Быть жертвой больше не выгодно. Дополненное издание - стр. 6
«На выходе» мы имеем грустную, усталую, замороченную рабочую лошадь, не имеющую никакой собственной ценности, кроме как пахать и вкалывать. Эта лошадь уважает себя (и других) только за те же способности, она одновременно ждет, что ее освободят, и не верит в то, что освобождение возможно.
Все они ждут. Все ждут, что это произойдет, что кто-то додаст, вернет, ответит, кто-то защитит, признает, сделает жизнь интересной.
Люди заперты в клетках своего прошлого, их память не оставляет им шанса на спасение. Ибо его не было, они так и остаются Жертвами. Жертвы живут в клетках, страдают и не знают, как выйти.
Они тратят все силы на то, чтобы убедить себя, что в клетке хорошо (уходят в фантазии и рационализацию). Или изо всех сил уважают себя за свою гиперответственность, тайно или явно отвергая сибаритов; они запрещают себе хотеть оттуда выйти, подавляя свои личные «хочу»…
Они жаждут, чтобы их освободили родители, в данном случае – отец, который, повзрослев, примет на себя ответственность за свои чувства, свои действия, свою жизнь. И, повзрослев, скажет: «Прости, я сам не справился со своей жизнью… Ты не виноват. Имеешь право… живи, как сочтешь нужным».

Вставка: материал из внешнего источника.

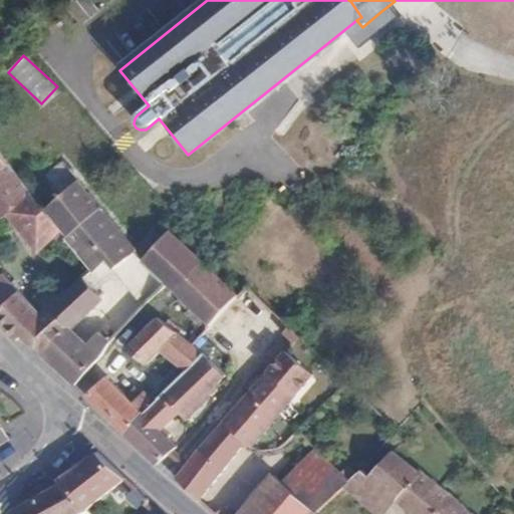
[(307,93),(270,122),(308,172),(345,142),(307,93)]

Все пленники ждут этого освобождения. Даже от тех, кого уже нет в живых.
Сценарии сложились давно и работают безотказно. Пленники сами не готовы освободить себя.
Они ждут… Папа, будь сильным, и тогда я смогу стать слабой, твоим ребенком. Папа, возьми ответственность за маму, и тогда я смогу жить своей жизнью, отдельно от нее. Папа, я хочу гордиться тобой, уважать тебя. Папа, помоги мне почувствовать себя ценной. Папа, защити меня…
Избавление от страха
Мы очень часто испытываем этот страх – страх заявить о своих границах, защитить себя, обозначить свою позицию.

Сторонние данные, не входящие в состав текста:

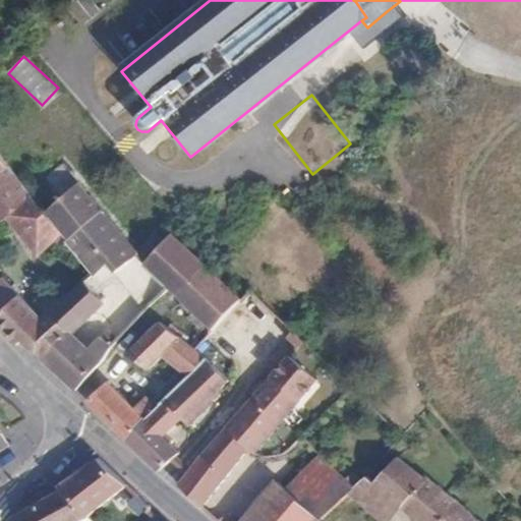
[(4,215),(14,226),(40,206),(0,154),(0,216),(1,217),(4,215)]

Почему же нам, взрослым людям, так нелогично страшно?
Потому что всякий раз, когда мы в него «попадаем», мы уже не взрослые люди.
Мы боимся той своей частью, которая известна как «внутренний Ребенок».
И мы эмоционально «проваливаемся» в тот опыт, который переживали, будучи маленькими, зависящими от своих родителей…
И боимся мы, как правило, того, что когда-то пережили в отношениях с ними.
Что-то страшное, что так сильно пугает, что легче изнасиловать себя в миллионный раз, чем рискнуть-таки заявить о себе.
«У мамы был юбилей, на празднование которого она пригласила множество родственников. В какой-то момент она возвестила мне: «А от тебя я жду еще одного подарка. Станцуй для меня!»
Я занималась танцами с детства, она много труда вложила, чтоб меня на них водить; тратила деньги на занятия и костюмы. Поэтому она считает, что имеет право получить отдачу от своих вложений. Одного только она не знает: я ненавижу танцевать. Потому что занималась не для себя, а для нее, потому что она так хотела… И тогда все внутри меня противилось ее “просьбе”, но я так и не решилась отказать. Когда встает выбор между моим и ее желанием, я предпочитаю насилие над собой, потому что я не в состоянии снова пережить свой ужас отвержения, который меня преследует с незапамятных времен».
«У меня есть подруга. Она частенько позволяет себе критику и поучения в мой адрес – довольно уничижительные. А я… ничего не могу ответить. У меня как будто язык отнимается. Потом я мучительно переживаю эти ситуации внутри себя, мне очень больно, что со мной так поступают, но я даже и помыслить не могу, чтобы сказать хоть слово в свою защиту. Сразу возникает такая угроза наказания и уничтожения, что я предпочитаю быть размазанной, но живой, чем рискнувшей, но уничтоженной».